##### DATA #####

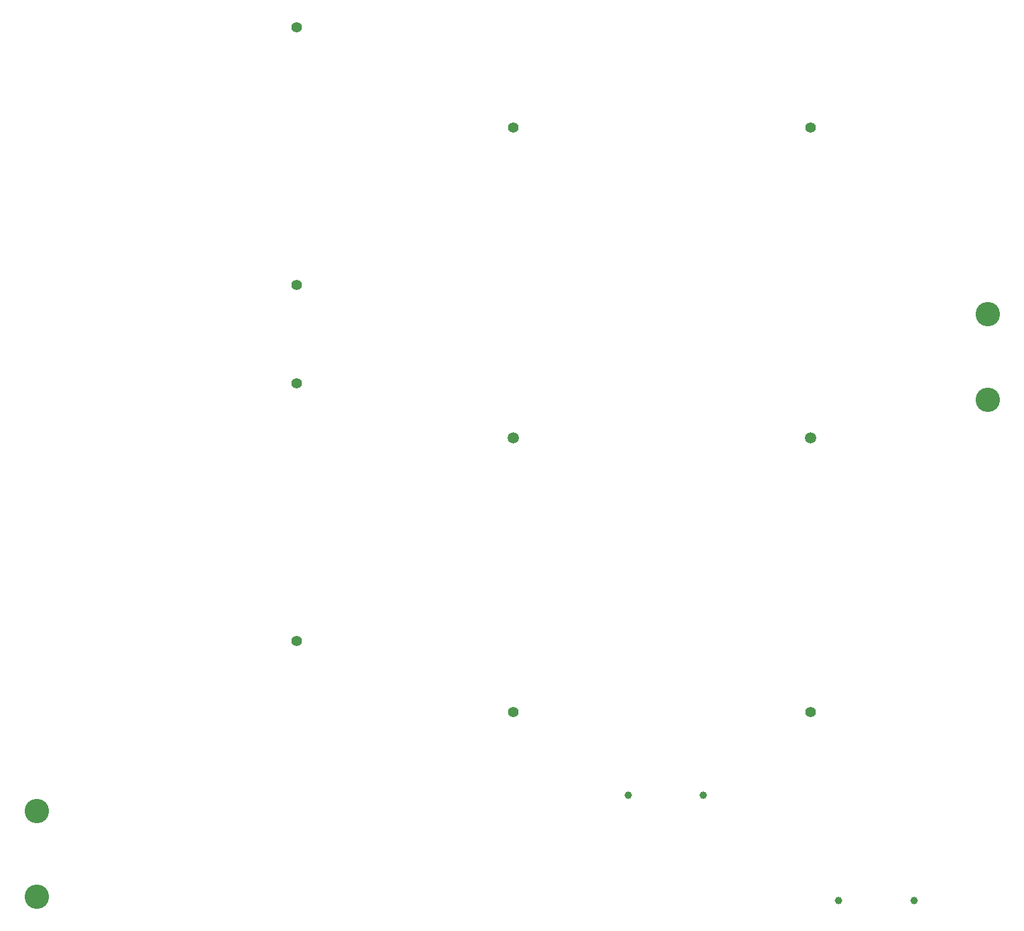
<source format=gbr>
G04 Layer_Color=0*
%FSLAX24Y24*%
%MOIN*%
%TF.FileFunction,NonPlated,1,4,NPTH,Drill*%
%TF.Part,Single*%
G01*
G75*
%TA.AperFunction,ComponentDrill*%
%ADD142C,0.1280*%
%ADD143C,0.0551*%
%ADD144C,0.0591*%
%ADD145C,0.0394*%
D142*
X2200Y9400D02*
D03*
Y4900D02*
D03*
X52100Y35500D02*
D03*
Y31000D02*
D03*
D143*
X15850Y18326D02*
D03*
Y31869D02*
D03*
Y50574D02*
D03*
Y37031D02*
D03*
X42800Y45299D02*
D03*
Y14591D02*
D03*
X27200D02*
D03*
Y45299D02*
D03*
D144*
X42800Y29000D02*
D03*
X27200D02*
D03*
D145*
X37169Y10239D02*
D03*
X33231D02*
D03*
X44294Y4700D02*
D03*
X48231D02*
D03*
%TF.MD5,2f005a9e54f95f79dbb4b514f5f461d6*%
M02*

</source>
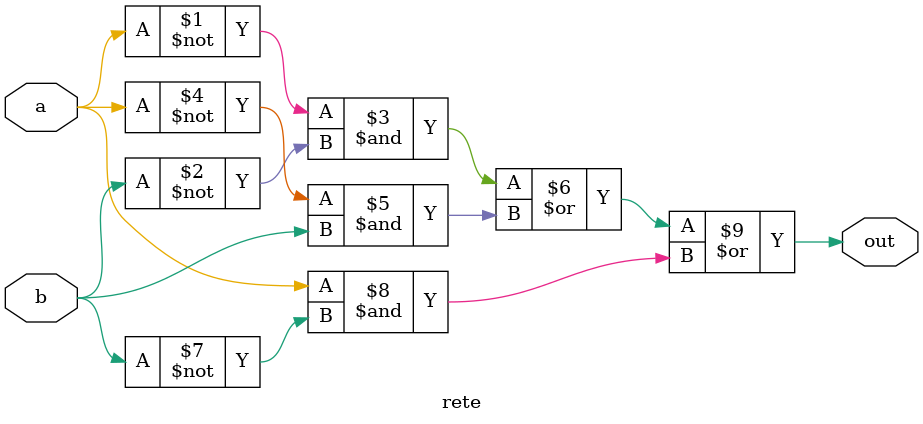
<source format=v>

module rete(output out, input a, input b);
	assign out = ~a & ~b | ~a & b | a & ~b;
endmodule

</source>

#####

TASK PROMPT: A complete and exact copy of the records is required. Exclude the pictures.

RESULT FOR THIS TASK:
<source format=gbr>
G04 Layer_Color=0*
%FSLAX24Y24*%
%MOIN*%
%TF.FileFunction,NonPlated,1,4,NPTH,Drill*%
%TF.Part,Single*%
G01*
G75*
%TA.AperFunction,ComponentDrill*%
%ADD142C,0.1280*%
%ADD143C,0.0551*%
%ADD144C,0.0591*%
%ADD145C,0.0394*%
D142*
X2200Y9400D02*
D03*
Y4900D02*
D03*
X52100Y35500D02*
D03*
Y31000D02*
D03*
D143*
X15850Y18326D02*
D03*
Y31869D02*
D03*
Y50574D02*
D03*
Y37031D02*
D03*
X42800Y45299D02*
D03*
Y14591D02*
D03*
X27200D02*
D03*
Y45299D02*
D03*
D144*
X42800Y29000D02*
D03*
X27200D02*
D03*
D145*
X37169Y10239D02*
D03*
X33231D02*
D03*
X44294Y4700D02*
D03*
X48231D02*
D03*
%TF.MD5,2f005a9e54f95f79dbb4b514f5f461d6*%
M02*

</source>
<source format=v>

module rete(output out, input a, input b);
	assign out = ~a & ~b | ~a & b | a & ~b;
endmodule

</source>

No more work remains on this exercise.